There was also the way Bethie had found herself thinking about her own childlessness more frequently, as she had slipped from her thirties into her forties. Early on, she and Harold had talked about adoption, or about becoming foster parents, but between her business and his work, plus the charities to which they both gave not just money but time, they were busy and, it seemed, neither one of them wanted children enough to make an aggressive case for them. Bethie was also not certain how eager an adoption agency would be to place a child with a biracial couple. So she contented herself with her extended family. With six siblings, Harold had more than twenty nieces and nephews, ranging from toddlers to young adults, in addition to Kim and Missy and Lila. Bethie loved her work, she loved her husband, she loved her nieces when she got to spend time with them . . . and, she could admit, she also loved it when her guests went home, and it was just her and her husband again.

She wondered if that made her—to use her mother’s old word—
unnatural
. Every time she talked to a reporter—and, lucky for her, Blue Hill Farm had done well enough that she’d been interviewed half a dozen times in the previous few years, four times for print outlets and twice on TV—the subject would come up.
Do you and your husband have any children?
The
why not
was never spoken, but it was absolutely implied. Bethie always gave the same answer, one that she’d arrived at over time and had fine-tuned with a media coach.
My husband and I were friends in high school, but when we reconnected, my biological clock had just about wound down. I’m lucky to have three beautiful nieces who spend part of the summer with me, and I’m a mentor with Big Brothers/Big Sisters.

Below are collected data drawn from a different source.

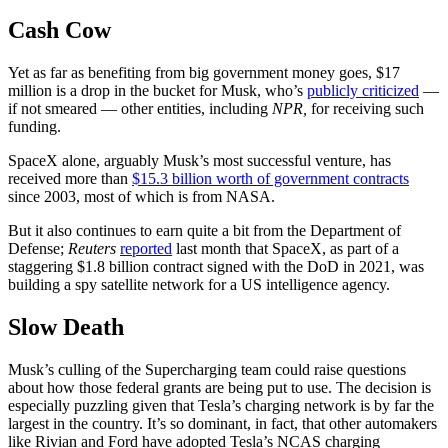
Cash Cow
Yet as far as benefiting from big government money goes, $17
million is a drop in the bucket for Musk, who’s
publicly criticized
—
if not smeared — other entities, including
NPR,
for receiving such
funding.
SpaceX alone, arguably Musk’s most successful venture, has
received more than
$15.3 billion worth of government contracts
since 2003, most of which is from NASA.
But it also continues to earn quite a bit from the Department of
Defense;
Reuters
reported
last month that SpaceX, as part of a
staggering $1.8 billion contract signed with the DoD in 2021, was
building a spy satellite network for a US intelligence agency.
Slow Death
Musk’s culling of the Supercharging team could raise questions
about how those federal grants are being put to use. The decision is
especially puzzling given that Tesla’s charging network is by far the
largest in the country. It’s so dominant, in fact, that other automakers
like Rivian and Ford have adopted Tesla’s NCAS charging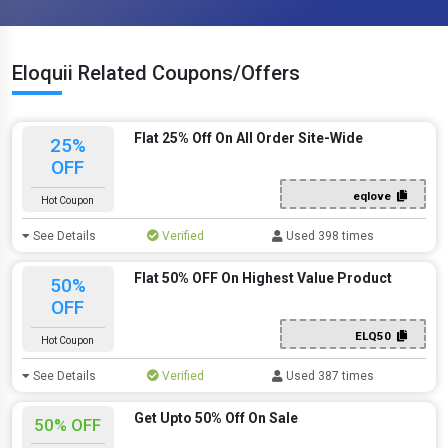
Eloquii Related Coupons/Offers
Flat 25% Off On All Order Site-Wide
25%
OFF
eqlove
Hot Coupon
See Details
Verified
Used 398 times
Flat 50% OFF On Highest Value Product
50%
OFF
ELQ50
Hot Coupon
See Details
Verified
Used 387 times
Get Upto 50% Off On Sale
50% OFF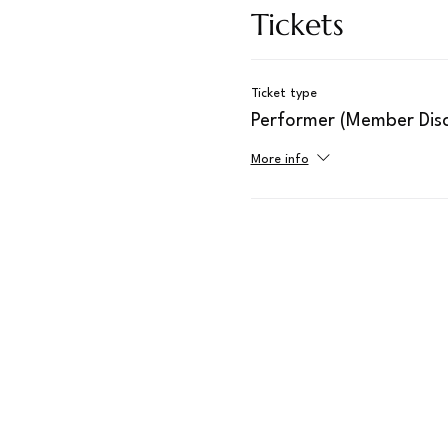
Tickets
Ticket type
Performer (Member Disc
More info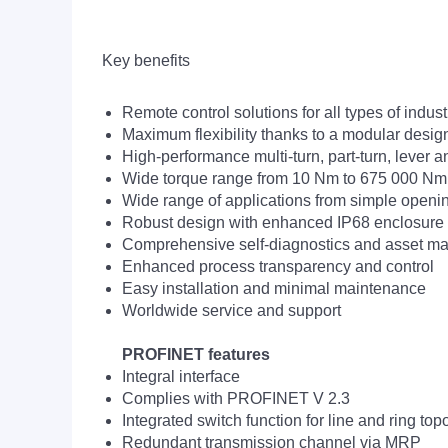
Key benefits
Remote control solutions for all types of indust
Maximum flexibility thanks to a modular desig
High-performance multi-turn, part-turn, lever
Wide torque range from 10 Nm to 675 000 Nm
Wide range of applications from simple opening
Robust design with enhanced IP68 enclosure pr
Comprehensive self-diagnostics and asset m
Enhanced process transparency and control
Easy installation and minimal maintenance
Worldwide service and support
PROFINET features
Integral interface
Complies with PROFINET V 2.3
Integrated switch function for line and ring top
Redundant transmission channel via MRP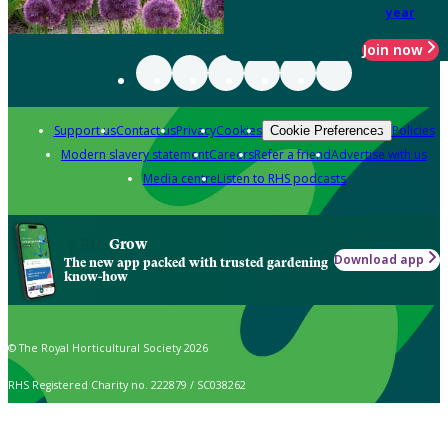
year
Join now
Support us
Contact us
Privacy
Cookies
Policies
Cookie Preferences
Modern slavery statement
Careers
Refer a friend
Advertise with us
Media centre
Listen to RHS podcasts
Grow
Download app
The new app packed with trusted gardening
know-how
© The Royal Horticultural Society 2026
RHS Registered Charity no. 222879 / SC038262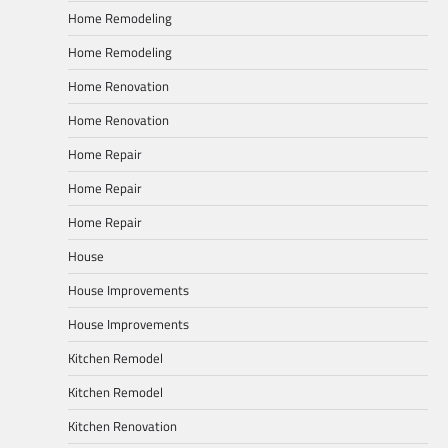
Home Remodeling
Home Remodeling
Home Renovation
Home Renovation
Home Repair
Home Repair
Home Repair
House
House Improvements
House Improvements
Kitchen Remodel
Kitchen Remodel
Kitchen Renovation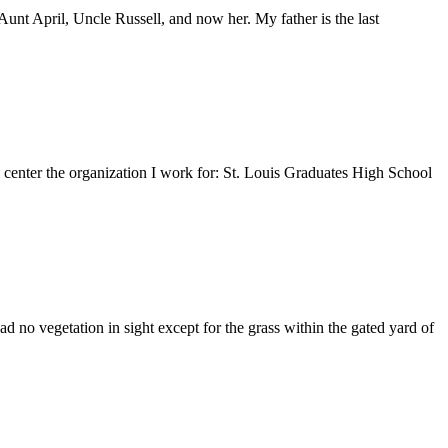
nt April, Uncle Russell, and now her. My father is the last
e center the organization I work for: St. Louis Graduates High School
 no vegetation in sight except for the grass within the gated yard of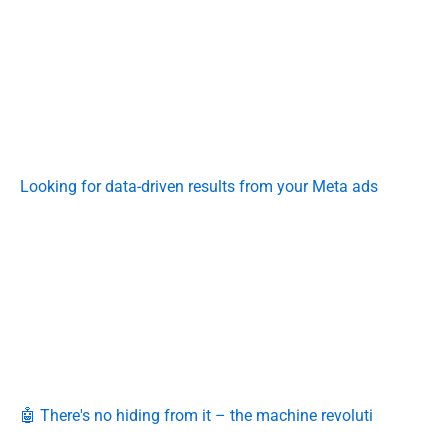
Looking for data-driven results from your Meta ads
🤖 There's no hiding from it – the machine revoluti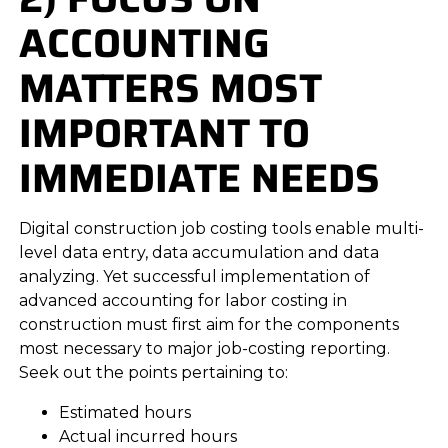
ACCOUNTING
MATTERS MOST
IMPORTANT TO
IMMEDIATE NEEDS
Digital construction job costing tools enable multi-
level data entry, data accumulation and data
analyzing. Yet successful implementation of
advanced accounting for labor costing in
construction must first aim for the components
most necessary to major job-costing reporting.
Seek out the points pertaining to:
Estimated hours
Actual incurred hours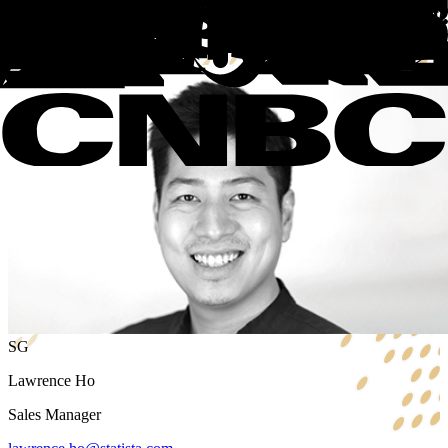
+49 40 74306887
Hamburg, Germany
Book a call
SG
Lawrence Ho
Sales Manager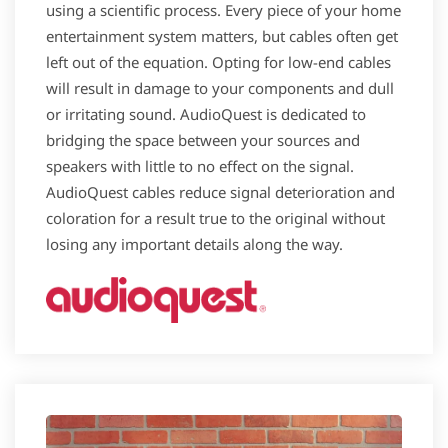
using a scientific process. Every piece of your home
entertainment system matters, but cables often get
left out of the equation. Opting for low-end cables
will result in damage to your components and dull
or irritating sound. AudioQuest is dedicated to
bridging the space between your sources and
speakers with little to no effect on the signal.
AudioQuest cables reduce signal deterioration and
coloration for a result true to the original without
losing any important details along the way.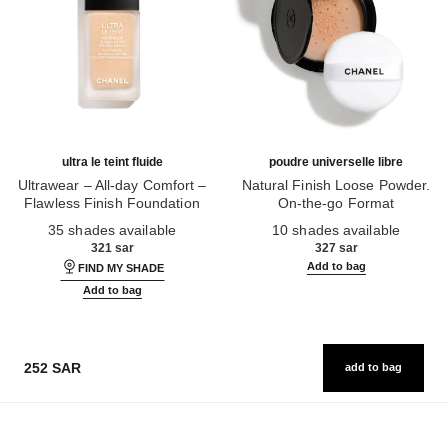
ultra le teint fluide
poudre universelle libre
Ultrawear – All-day Comfort –
Natural Finish Loose Powder.
Flawless Finish Foundation
On-the-go Format
Ref. 146314
Ref. 132726
35 shades available
10 shades available
321 sar
327 sar
Add to bag
FIND MY SHADE
Add to bag
252 SAR
add to bag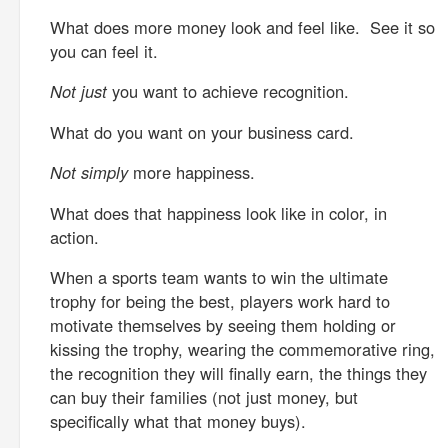
What does more money look and feel like. See it so
you can feel it.
Not just
you want to achieve recognition.
What do you want on your business card.
Not simply
more happiness.
What does that happiness look like in color, in
action.
When a sports team wants to win the ultimate
trophy for being the best, players work hard to
motivate themselves by seeing them holding or
kissing the trophy, wearing the commemorative ring,
the recognition they will finally earn, the things they
can buy their families (not just money, but
specifically what that money buys).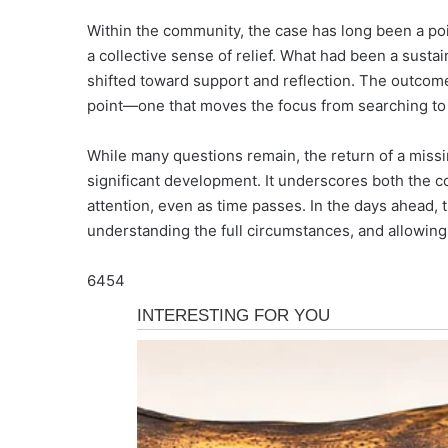
Within the community, the case has long been a po
a collective sense of relief. What had been a sust
shifted toward support and reflection. The outcome
point—one that moves the focus from searching to 
While many questions remain, the return of a missi
significant development. It underscores both the 
attention, even as time passes. In the days ahead, t
understanding the full circumstances, and allowin
6454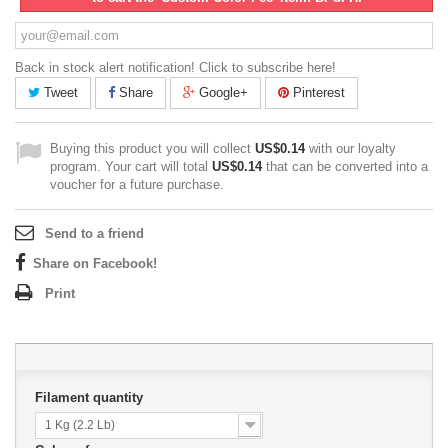
Back in stock alert notification! Click to subscribe here!
Tweet
Share
Google+
Pinterest
Buying this product you will collect
US$0.14
with our loyalty
program. Your cart will total
US$0.14
that can be converted into a
voucher for a future purchase.
Send to a friend
Share on Facebook!
Print
Filament quantity
1 Kg (2.2 Lb)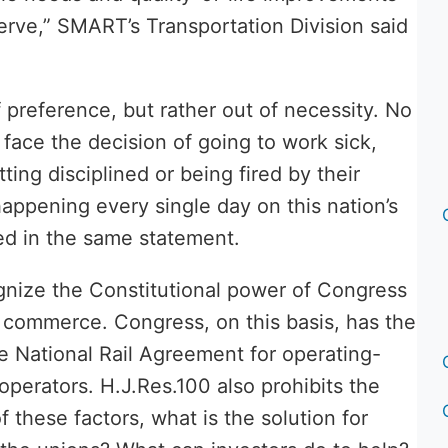
rve,” SMART’s Transportation Division said
 preference, but rather out of necessity. No
face the decision of going to work sick,
ting disciplined or being fired by their
happening every single day on this nation’s
ed in the same statement.
gnize the Constitutional power of Congress
te commerce. Congress, on this basis, has the
ve National Rail Agreement for operating-
operators. H.J.Res.100 also prohibits the
f these factors, what is the solution for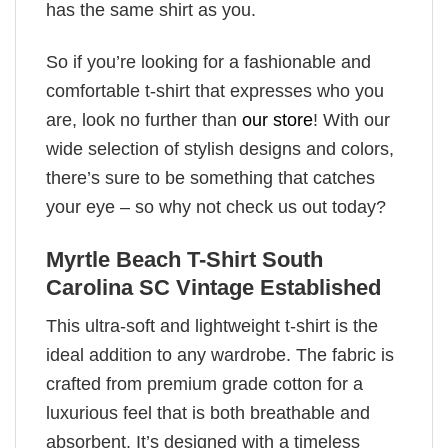
has the same shirt as you.
So if you’re looking for a fashionable and
comfortable t-shirt that expresses who you
are, look no further than
our store
! With our
wide selection of stylish designs and colors,
there’s sure to be something that catches
your eye – so why not check us out today?
Myrtle Beach T-Shirt South
Carolina SC Vintage Established
This ultra-soft and lightweight t-shirt is the
ideal addition to any wardrobe. The fabric is
crafted from premium grade cotton for a
luxurious feel that is both breathable and
absorbent. It’s designed with a timeless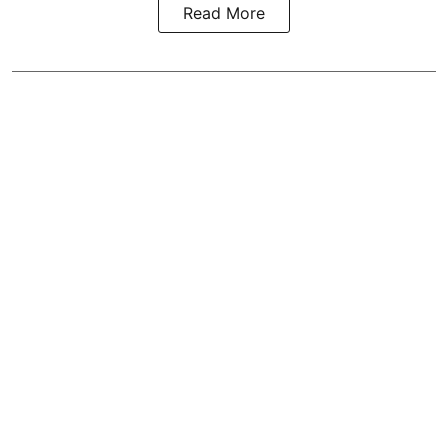
Read More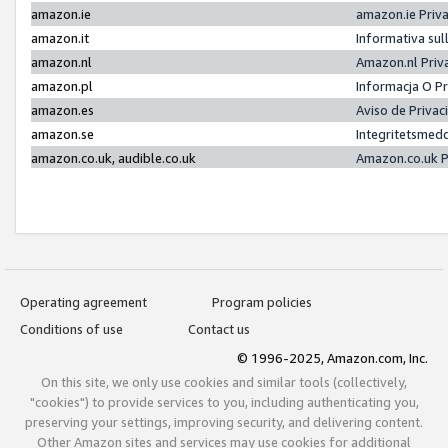
amazon.ie
amazon.ie Priv
amazon.it
Informativa sul
amazon.nl
Amazon.nl Priv
amazon.pl
Informacja O P
amazon.es
Aviso de Priva
amazon.se
Integritetsmed
amazon.co.uk, audible.co.uk
Amazon.co.uk P
Operating agreement
Program policies
Conditions of use
Contact us
© 1996-2025, Amazon.com, Inc.
On this site, we only use cookies and similar tools (collectively,
"cookies") to provide services to you, including authenticating you,
preserving your settings, improving security, and delivering content.
Other Amazon sites and services may use cookies for additional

“I wonder what would happen if I said, ‘I just never really
wanted kids’?” she’d said during their first media-training session, and both Rose of Sharon, who, by the 1980s, had shortened her name to just Sharon, and the media coach, whose name was Beverly Husner, said, “Don’t say that!”

“Why not?” Bethie and Sharon had rented a conference room in the Doubletree Hotel for the afternoon, in preparation for their interview on CNN, which was doing a piece on “The New Entrepreneurs.” Beverly had brought her own camera, and her own lights, and had borrowed a television set from the hotel. For two hours, she’d played the reporter, peppering Bethie and Sharon with questions, recording their answers, then playing the tapes back to show them where they’d said
um
or
uh, I mean
or
you know
or
like
, or where they could have brought their answers back to Blue Hill Farm, which they’d been instructed to mention, by name, as often as they could. “I mean, seriously,” Bethie continued. “Would it be the end of the world if I just said I never wanted kids?”